Alex Marquez, intervistato da Sky Sport MotoGP, ha spiegato come ha vissuto ciò che è successo nel weekend a Goiania e non ha nascosto il proprio rammarico: "Molto difficile da gestire, soprattutto sabato, quando continuavano a comunicarci i ritardi: prima 10 minuti di ritardo, poi 15, poi un'ora... Tanta incertezza di non sapere come andrà. Già andando in griglia per la gara ho visto cose strane sull'asfalto, in corrispondenza delle curve 10-11 l'asfalto si stava rompendo e anche nell'ultima curva. Ho chiesto a Capirossi se lì fosse bagnato e mi ha detto di no, però c'era qualcosa di strano".
Il pilota del team BK8 Gresini Racing si è infastidito soprattutto per come è stato gestito il pre-gara, non dando tempo di adattarsi al cambiamento della durata e quindi non rinviando la partenza: "Un po' tutto molto al limite, ma soprattutto il momento in cui hanno deciso di accorciare la gara. Quello è un po' inaccettabile, mancavano 4 minuti e non potevamo cambiare niente. Penso che uno start delay sarebbe stato più giusto. Ma hanno deciso diversamente e noi siamo i protagonisti che non hanno molto da dire".
Il due volte campione del mondo ha anche mostrato in TV le ferite dovute ad alcune piccole pietre che lo hanno colpito durante la corsa. Pezzi di tracciato che si sono staccati e che al passaggio dei piloti diventavano dei "proiettili" che potevano colpire chi era nelle vicinanze.

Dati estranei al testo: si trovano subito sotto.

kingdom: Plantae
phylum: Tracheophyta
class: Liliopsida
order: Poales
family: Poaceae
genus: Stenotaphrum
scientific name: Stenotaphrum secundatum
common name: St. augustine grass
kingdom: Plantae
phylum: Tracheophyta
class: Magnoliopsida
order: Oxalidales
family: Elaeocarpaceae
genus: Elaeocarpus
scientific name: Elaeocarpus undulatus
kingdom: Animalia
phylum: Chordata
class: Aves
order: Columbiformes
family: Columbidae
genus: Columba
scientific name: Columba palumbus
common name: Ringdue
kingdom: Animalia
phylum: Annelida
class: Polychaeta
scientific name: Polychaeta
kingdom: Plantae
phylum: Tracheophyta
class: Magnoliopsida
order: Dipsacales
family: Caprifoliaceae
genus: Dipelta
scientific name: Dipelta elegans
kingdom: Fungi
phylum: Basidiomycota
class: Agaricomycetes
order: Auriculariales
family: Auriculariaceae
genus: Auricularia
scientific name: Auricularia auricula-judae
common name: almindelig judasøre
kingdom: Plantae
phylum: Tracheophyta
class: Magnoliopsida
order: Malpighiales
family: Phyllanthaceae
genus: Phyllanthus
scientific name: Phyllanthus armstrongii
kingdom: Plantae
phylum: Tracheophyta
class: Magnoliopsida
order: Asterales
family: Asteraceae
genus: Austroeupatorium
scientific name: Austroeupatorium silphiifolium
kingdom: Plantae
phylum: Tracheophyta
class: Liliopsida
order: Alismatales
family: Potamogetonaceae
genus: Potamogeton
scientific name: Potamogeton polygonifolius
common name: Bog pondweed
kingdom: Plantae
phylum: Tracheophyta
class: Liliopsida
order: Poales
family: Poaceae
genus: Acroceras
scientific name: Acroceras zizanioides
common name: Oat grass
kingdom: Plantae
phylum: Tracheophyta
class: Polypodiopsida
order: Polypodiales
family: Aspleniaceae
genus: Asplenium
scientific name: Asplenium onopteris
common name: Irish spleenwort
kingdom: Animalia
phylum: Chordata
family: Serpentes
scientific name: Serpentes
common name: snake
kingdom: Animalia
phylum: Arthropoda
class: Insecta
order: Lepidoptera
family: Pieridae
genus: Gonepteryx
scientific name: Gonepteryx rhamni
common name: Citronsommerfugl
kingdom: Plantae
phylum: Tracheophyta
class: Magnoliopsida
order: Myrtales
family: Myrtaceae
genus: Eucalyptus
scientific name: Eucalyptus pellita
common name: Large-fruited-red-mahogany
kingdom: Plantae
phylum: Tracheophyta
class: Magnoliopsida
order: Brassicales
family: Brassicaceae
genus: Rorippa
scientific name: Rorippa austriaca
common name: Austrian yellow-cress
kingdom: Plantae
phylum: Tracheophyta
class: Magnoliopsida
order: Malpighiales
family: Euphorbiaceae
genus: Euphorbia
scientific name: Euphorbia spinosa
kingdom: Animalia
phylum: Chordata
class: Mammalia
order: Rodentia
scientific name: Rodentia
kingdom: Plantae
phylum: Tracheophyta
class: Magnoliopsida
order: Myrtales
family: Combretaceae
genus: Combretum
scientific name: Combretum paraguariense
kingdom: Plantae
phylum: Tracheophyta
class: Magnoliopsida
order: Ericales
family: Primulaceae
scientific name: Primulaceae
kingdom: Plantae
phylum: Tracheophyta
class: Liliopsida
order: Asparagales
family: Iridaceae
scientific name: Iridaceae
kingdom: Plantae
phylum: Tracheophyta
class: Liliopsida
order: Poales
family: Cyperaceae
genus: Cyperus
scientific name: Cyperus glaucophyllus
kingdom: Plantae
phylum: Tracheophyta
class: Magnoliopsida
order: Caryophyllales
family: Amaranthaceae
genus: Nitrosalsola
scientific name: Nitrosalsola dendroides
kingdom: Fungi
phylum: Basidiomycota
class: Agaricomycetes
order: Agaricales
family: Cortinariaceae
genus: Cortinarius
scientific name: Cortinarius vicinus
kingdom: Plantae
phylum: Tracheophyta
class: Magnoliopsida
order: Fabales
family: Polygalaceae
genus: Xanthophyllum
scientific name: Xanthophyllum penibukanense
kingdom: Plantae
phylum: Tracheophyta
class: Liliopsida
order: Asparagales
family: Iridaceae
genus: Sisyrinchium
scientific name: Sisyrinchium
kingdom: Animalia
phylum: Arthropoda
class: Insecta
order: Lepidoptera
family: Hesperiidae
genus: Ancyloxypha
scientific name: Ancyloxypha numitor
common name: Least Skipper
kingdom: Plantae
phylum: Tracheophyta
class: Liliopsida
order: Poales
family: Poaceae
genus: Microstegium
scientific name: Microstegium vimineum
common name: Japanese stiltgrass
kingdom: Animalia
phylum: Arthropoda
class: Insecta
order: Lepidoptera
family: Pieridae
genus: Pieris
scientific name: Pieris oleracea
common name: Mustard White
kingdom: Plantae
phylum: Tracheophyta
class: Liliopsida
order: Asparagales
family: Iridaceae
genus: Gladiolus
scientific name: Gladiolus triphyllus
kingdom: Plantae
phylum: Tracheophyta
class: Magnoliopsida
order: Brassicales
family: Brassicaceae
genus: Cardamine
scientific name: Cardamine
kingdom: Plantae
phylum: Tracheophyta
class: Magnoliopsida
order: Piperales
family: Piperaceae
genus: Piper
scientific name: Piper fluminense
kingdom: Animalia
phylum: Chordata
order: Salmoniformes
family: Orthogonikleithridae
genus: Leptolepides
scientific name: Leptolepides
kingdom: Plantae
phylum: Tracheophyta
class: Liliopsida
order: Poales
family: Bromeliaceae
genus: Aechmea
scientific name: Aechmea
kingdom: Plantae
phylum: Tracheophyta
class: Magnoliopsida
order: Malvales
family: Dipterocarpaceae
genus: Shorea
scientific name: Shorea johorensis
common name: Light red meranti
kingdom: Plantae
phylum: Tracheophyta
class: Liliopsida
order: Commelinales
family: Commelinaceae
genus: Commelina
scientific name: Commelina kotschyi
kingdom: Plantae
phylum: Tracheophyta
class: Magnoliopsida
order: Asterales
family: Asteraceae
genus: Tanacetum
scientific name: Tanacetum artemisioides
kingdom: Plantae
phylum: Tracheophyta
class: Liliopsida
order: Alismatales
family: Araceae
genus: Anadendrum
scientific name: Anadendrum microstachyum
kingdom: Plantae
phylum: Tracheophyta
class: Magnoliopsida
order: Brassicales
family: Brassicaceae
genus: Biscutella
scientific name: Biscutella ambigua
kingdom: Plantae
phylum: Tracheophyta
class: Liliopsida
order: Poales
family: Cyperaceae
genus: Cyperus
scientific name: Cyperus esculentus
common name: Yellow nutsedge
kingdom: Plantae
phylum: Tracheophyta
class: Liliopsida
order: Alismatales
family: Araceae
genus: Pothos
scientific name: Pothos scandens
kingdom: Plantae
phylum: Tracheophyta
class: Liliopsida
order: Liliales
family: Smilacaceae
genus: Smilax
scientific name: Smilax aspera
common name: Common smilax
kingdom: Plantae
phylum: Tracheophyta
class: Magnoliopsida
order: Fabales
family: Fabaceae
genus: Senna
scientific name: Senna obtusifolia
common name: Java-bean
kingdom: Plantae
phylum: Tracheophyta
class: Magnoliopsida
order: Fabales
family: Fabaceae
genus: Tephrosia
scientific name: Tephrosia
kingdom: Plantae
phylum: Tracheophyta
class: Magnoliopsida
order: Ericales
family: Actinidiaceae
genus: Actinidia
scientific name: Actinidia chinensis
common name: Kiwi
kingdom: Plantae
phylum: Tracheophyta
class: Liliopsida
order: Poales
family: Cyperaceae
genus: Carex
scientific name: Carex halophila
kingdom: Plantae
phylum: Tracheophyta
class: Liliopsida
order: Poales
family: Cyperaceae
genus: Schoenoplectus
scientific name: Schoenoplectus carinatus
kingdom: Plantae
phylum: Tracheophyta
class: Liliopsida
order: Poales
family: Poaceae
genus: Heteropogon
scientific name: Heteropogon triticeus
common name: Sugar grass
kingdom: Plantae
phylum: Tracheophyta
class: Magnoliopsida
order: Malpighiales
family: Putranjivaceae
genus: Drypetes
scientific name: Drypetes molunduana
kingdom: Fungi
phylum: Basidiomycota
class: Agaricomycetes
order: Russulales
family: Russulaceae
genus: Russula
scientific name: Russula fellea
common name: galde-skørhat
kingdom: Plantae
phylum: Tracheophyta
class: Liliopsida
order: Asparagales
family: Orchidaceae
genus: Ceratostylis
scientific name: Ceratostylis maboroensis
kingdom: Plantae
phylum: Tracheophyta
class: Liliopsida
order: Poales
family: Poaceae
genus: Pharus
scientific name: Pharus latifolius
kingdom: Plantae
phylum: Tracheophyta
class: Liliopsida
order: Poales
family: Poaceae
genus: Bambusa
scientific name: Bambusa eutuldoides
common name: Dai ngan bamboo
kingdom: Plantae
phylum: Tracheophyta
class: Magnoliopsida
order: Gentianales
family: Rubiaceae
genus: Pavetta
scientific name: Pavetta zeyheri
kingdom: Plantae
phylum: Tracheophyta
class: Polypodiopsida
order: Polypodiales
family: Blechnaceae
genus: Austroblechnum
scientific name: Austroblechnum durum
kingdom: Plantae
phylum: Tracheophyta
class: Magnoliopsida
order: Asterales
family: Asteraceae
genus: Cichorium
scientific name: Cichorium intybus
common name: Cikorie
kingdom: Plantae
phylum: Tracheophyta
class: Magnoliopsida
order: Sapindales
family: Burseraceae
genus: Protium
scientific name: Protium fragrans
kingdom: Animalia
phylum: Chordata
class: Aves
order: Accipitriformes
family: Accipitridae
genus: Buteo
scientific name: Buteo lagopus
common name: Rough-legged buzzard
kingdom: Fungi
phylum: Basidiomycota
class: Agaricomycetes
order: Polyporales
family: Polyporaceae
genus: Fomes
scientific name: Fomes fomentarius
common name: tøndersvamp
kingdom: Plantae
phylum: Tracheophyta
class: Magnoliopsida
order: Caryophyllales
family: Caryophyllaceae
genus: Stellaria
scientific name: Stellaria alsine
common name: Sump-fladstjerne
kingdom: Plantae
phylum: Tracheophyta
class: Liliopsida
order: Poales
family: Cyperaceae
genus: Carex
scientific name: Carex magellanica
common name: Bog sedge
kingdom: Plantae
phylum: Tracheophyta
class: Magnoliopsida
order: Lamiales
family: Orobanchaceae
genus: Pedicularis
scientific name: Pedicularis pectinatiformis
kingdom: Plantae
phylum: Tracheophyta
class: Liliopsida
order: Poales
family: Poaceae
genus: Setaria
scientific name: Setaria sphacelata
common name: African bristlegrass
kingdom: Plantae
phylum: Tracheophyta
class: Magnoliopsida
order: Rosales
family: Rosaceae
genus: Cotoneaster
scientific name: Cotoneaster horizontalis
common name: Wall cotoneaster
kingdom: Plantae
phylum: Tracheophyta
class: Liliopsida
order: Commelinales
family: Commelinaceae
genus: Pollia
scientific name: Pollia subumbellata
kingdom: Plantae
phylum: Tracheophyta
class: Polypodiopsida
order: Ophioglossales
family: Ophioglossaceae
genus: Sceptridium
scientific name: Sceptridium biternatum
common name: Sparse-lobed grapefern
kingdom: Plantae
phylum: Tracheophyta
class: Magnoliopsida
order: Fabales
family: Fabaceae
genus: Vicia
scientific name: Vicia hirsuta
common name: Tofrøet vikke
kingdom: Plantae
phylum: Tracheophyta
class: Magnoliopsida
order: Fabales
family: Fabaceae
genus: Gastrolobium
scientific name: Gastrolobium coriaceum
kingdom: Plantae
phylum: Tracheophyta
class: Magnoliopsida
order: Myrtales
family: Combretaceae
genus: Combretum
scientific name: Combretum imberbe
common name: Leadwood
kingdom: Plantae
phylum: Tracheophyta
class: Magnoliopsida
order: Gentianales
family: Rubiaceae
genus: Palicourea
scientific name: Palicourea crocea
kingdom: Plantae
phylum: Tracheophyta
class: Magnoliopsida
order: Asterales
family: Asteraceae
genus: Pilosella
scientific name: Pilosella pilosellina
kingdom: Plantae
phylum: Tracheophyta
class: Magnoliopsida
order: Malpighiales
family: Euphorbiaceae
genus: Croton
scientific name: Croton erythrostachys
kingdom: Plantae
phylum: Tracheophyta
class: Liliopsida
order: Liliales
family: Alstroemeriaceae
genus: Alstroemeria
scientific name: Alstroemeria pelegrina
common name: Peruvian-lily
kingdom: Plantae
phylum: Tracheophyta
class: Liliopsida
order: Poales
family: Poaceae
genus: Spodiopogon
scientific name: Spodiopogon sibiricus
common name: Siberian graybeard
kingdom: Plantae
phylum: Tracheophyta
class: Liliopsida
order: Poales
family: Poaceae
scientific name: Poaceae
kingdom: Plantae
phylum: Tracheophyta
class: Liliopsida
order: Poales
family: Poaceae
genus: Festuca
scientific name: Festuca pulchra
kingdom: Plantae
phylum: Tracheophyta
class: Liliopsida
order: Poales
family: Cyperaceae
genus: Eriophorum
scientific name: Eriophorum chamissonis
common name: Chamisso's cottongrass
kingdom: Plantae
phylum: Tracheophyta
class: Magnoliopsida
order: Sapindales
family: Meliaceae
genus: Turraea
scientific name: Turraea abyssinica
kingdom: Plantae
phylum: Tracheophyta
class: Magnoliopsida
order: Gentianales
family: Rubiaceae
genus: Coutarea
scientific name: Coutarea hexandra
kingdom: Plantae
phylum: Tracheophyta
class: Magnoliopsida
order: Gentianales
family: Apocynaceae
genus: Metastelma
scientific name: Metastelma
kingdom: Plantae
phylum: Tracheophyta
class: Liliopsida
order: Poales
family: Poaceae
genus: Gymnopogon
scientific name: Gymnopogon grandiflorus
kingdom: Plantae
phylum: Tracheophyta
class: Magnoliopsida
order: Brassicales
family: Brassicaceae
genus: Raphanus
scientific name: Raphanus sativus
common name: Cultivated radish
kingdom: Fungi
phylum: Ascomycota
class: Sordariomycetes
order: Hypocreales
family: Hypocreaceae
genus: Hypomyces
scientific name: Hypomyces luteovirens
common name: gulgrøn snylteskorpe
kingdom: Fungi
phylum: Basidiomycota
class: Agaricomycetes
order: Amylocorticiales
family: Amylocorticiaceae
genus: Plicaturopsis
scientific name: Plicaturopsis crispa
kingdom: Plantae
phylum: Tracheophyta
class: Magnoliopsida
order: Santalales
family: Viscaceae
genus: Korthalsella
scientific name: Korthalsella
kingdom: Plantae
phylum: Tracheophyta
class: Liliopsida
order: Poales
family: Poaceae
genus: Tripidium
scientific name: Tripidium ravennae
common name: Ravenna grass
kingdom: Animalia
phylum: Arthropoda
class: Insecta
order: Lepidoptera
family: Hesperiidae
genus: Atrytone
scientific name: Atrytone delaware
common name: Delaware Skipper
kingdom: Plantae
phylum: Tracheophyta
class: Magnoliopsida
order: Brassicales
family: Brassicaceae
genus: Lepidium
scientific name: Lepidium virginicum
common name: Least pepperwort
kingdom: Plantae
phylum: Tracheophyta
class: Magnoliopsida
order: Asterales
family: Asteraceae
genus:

Miglioramenti da fare con la Ducati Desmosedici GP26

Marquez jr ha avuto anche l'occasione di parlare della sua situazione tecnica, spiegando che con la Ducati Desmosedici GP26 non sta avendo lo stesso feeling che aveva con la GP24 nel 2025: "Faccio fatica in entrata di curva, soprattutto quando devo frenare la moto, in quella fase devo guidare un po' diversamente rispetto a prima. Penso che abbiamo fatto un passo in avanti, prima stavamo andando in una strada di setup un po' sbagliata. Peccato aver perso un po' di tempo a inizio gara con Acosta. In confronto al 2025 è diverso, ci sono aspetti della moto migliori e altri peggiori. Penso che stiamo facendo più fatica perché soprattutto Aprilia ha fatto un passo in avanti. Ero arrabbiato con me stesso dopo la caduta nella Sprint, ho provato a lasciarmi andare e ho commesso un errorino. Non ho ancora il feeling che mi permette di andare al limite e di fare le cose che mi piacciono".
Alex non ha ancora una guida naturale con la moto 2026, però con il tempo conta di riuscire a migliorare e ad essere competitivo. Domenica è arrivato sesto al traguardo, beffato all'ultimo giro da Ai Ogura su Aprilia del team Trackhouse. Nel prossimo weekend la MotoGP correrà ad Austin, un'occasione per cercare di progredire.